Embora os cientistas ainda não tenham dominado todas as capacidades de combate ao câncer do sistema imunológico, a imunoterapia já está ajudando a prolongar e salvar a vida de muitos pacientes com câncer.

A imunoterapia tem o potencial de se tornar mais precisa, mais personalizada e mais eficaz do que os tratamentos atuais contra o câncer - e potencialmente com menos efeitos colaterais. Saiba mais sobre como você pode apoiar novos avanços na pesquisa de imunoterapia contra o câncer.

Muitos pacientes com câncer e cuidadores podem estar familiarizados com tratamentos tradicionais, como quimioterapia e radioterapia. Várias características importantes da imunoterapia, uma forma de tratamento do câncer que usa o poder do sistema imunológico do corpo para prevenir, controlar e eliminar o câncer, contribuem para uma resposta mais específica ao câncer.

- A imunoterapia contra o câncer pode funcionar em muitos tipos diferentes de câncer.

- A imunoterapia contra o câncer oferece a possibilidade de remissão do câncer a longo prazo.

- A imunoterapia contra o câncer pode não causar os mesmos efeitos colaterais que a quimioterapia e a radiação.

- A imunoterapia permite que o sistema imunológico reconheça e atinja as células cancerígenas, tornando-se uma resposta universal ao câncer. A lista de cânceres atualmente tratados com imunoterapia é extensa. Veja a lista completa de imunoterapias por tipo de câncer.

- A imunoterapia tem sido um tratamento eficaz para pacientes com certos tipos de câncer resistentes à quimioterapia e ao tratamento com radiação (por exemplo, melanoma).

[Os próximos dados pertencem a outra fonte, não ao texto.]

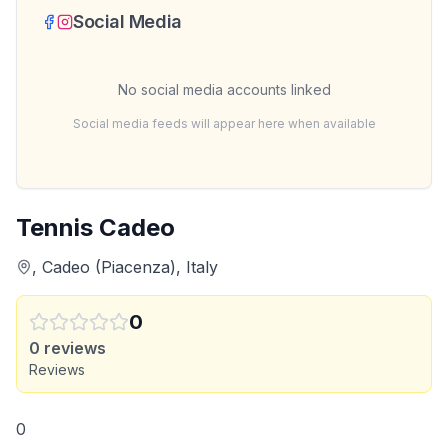
Social Media
No social media accounts linked
Social media feeds will appear here when available
Tennis Cadeo
, Cadeo (Piacenza), Italy
0
0
reviews
Reviews
0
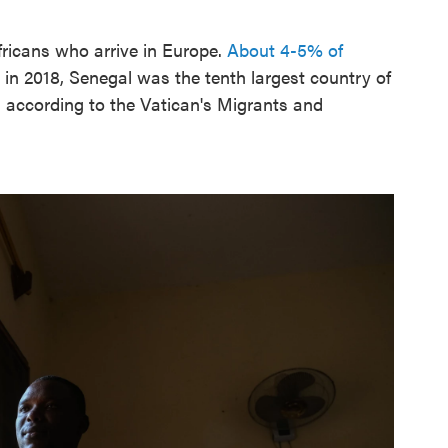
icans who arrive in Europe.
About 4-5% of
 in 2018, Senegal was the tenth largest country of
g, according to the Vatican's Migrants and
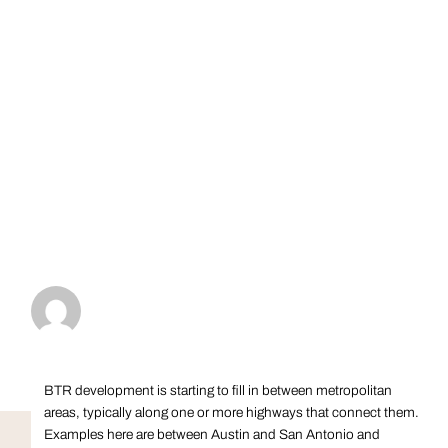
BTR development is starting to fill in between metropolitan
areas, typically along one or more highways that connect them.
Examples here are between Austin and San Antonio and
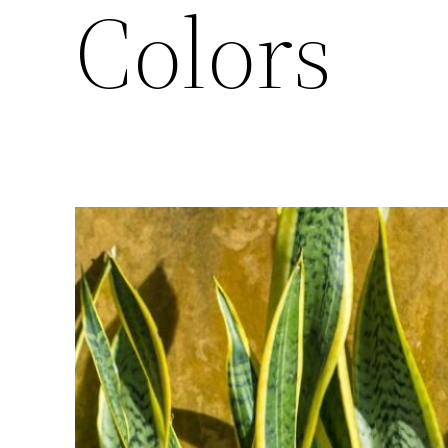
Colors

Impulsionando o sistema imunológico do corpo para combater o câncer

O tratamento de imunoterapia aproveita a força natural do corpo para combater o câncer, capacitando o sistema imunológico para vencer mais tipos de câncer e salvar mais vidas.

Componentes do sistema imunológico

- Anticorpos

Ligam-se a antígenos em ameaças no corpo (por exemplo, bactérias, vírus, células cancerígenas) e marcam células para ataque e destruição por outras células imunes

- Células B

Liberam anticorpos para se defender contra ameaças no corpo

- Células T Auxiliares CD4+

Enviam sinais de "ajuda" para as outras células imunológicas (por exemplo, células B e células T assassinas CD8 ) para torná-las mais eficientes na destruição de invasores nocivos

- Células T Killer CD8

Destróem milhares de células infectadas por vírus todos os dias e também são capazes de procurar e destruir células cancerígenas

- Citocinas

Ajudam as células imunes a se comunicar entre si para coordenar a resposta imune correta

- Células dendríticas

Digerem células estranhas e cancerígenas e apresentam suas proteínas às células imunes que podem destruí-las

- Macrófagos

Englobam e destróem bactérias, células infectadas por vírus e câncer, bem como apresentam antígenos a outras células imunes

- Células assassinas naturais

Reconhecem e destróem células infectadas por vírus e tumorais rapidamente sem a ajuda de anticorpos e "lembram" essas ameaças

- Células T reguladoras

Fornecem os freios e contrapesos para garantir que o sistema imunológico não reaja exageradamente.

Pessoas com doenças autoimunes e câncer podem ser tratadas com imunoterapia?

Pessoas com doenças autoimunes leves podem receber a maioria das imunoterapias. Normalmente, o tratamento autoimune é ajustado e uma imunoterapia de checkpoint, como aquelas direcionadas à via PD-1/PD-L1, é usada. No entanto, cada paciente deve conversar com seu médico sobre as opções mais adequadas.